== What to do ==
Where the word "labels" appears in a line below, copy the whole line.

Stored data
....

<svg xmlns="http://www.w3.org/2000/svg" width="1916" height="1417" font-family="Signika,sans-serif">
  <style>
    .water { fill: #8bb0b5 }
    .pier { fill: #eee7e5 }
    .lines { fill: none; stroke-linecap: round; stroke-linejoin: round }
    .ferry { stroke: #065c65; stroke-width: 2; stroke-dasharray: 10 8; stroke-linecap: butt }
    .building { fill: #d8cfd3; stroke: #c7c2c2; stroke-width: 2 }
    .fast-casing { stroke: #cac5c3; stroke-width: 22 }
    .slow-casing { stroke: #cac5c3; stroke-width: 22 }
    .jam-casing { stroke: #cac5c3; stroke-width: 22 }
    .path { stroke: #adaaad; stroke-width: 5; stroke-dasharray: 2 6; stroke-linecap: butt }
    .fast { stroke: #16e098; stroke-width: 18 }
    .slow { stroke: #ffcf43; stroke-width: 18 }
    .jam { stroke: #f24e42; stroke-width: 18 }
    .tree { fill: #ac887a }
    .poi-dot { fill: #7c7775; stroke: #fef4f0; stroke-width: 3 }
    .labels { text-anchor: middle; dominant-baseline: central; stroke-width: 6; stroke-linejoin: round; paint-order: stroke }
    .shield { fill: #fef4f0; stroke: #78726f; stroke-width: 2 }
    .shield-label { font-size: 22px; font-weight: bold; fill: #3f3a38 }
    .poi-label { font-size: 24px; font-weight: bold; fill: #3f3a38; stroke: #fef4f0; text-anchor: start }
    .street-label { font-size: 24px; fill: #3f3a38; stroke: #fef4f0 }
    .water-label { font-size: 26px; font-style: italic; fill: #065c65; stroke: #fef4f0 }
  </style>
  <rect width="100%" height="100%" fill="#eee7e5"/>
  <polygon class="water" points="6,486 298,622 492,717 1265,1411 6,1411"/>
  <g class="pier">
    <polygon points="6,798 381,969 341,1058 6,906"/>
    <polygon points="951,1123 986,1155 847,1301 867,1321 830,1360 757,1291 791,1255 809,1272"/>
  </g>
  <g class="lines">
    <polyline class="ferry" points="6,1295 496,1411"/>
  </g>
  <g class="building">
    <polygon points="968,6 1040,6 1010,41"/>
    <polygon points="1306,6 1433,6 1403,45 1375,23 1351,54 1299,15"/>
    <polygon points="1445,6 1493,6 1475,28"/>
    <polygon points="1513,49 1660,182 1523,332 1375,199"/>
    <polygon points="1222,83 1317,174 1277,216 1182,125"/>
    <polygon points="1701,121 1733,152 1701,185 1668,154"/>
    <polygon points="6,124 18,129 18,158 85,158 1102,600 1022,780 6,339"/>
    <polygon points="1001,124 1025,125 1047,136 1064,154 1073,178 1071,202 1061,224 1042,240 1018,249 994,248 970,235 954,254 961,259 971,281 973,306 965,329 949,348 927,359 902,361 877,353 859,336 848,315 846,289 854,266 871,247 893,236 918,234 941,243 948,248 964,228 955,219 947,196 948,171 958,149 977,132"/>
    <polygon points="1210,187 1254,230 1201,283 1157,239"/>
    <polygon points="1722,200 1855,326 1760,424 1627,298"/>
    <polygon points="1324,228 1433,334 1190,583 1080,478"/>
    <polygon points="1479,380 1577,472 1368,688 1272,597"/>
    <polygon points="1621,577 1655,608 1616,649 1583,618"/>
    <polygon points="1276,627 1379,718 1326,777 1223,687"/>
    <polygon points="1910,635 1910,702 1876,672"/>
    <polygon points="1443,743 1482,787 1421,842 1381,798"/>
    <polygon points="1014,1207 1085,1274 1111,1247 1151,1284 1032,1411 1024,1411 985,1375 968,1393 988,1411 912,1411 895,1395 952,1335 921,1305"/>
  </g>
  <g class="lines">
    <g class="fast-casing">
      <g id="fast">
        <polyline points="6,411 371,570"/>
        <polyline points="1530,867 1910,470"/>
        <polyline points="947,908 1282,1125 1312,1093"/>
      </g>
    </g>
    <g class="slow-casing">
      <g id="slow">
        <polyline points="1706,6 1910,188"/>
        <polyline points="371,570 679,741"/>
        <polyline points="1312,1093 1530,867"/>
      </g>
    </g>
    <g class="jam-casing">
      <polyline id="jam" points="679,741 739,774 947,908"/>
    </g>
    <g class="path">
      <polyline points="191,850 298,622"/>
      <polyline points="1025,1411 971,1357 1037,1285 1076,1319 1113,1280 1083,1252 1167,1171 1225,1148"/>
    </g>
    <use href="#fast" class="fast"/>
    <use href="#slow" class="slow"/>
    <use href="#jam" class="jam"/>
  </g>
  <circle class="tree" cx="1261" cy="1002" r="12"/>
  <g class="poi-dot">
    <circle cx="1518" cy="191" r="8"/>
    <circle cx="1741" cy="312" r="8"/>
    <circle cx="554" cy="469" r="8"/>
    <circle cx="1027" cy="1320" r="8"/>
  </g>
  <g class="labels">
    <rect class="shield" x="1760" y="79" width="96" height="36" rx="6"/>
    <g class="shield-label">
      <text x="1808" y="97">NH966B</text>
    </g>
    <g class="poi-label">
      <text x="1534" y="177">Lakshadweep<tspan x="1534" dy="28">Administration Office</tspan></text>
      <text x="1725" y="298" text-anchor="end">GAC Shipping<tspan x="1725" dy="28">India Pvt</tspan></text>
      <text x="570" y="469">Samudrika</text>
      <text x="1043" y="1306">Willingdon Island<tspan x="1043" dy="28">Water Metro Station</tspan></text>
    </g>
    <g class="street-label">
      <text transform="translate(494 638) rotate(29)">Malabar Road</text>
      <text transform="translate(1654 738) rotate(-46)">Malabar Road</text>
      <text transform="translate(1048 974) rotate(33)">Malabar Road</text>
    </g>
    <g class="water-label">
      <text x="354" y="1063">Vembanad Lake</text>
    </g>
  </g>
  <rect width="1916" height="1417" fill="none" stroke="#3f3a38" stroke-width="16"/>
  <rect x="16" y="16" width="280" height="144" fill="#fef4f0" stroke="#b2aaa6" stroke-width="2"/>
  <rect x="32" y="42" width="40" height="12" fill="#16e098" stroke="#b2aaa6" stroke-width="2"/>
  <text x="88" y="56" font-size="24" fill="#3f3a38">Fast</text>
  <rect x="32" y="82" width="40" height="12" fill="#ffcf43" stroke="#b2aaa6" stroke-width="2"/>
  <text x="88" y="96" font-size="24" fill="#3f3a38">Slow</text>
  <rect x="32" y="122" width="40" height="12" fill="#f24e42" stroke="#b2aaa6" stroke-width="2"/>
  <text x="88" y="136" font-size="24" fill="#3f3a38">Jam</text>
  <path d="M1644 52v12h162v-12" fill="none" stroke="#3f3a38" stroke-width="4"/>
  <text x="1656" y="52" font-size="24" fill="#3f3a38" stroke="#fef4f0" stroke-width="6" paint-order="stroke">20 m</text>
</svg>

....

== Exercise output ==
    .labels { text-anchor: middle; dominant-baseline: central; stroke-width: 6; stroke-linejoin: round; paint-order: stroke }
  <g class="labels">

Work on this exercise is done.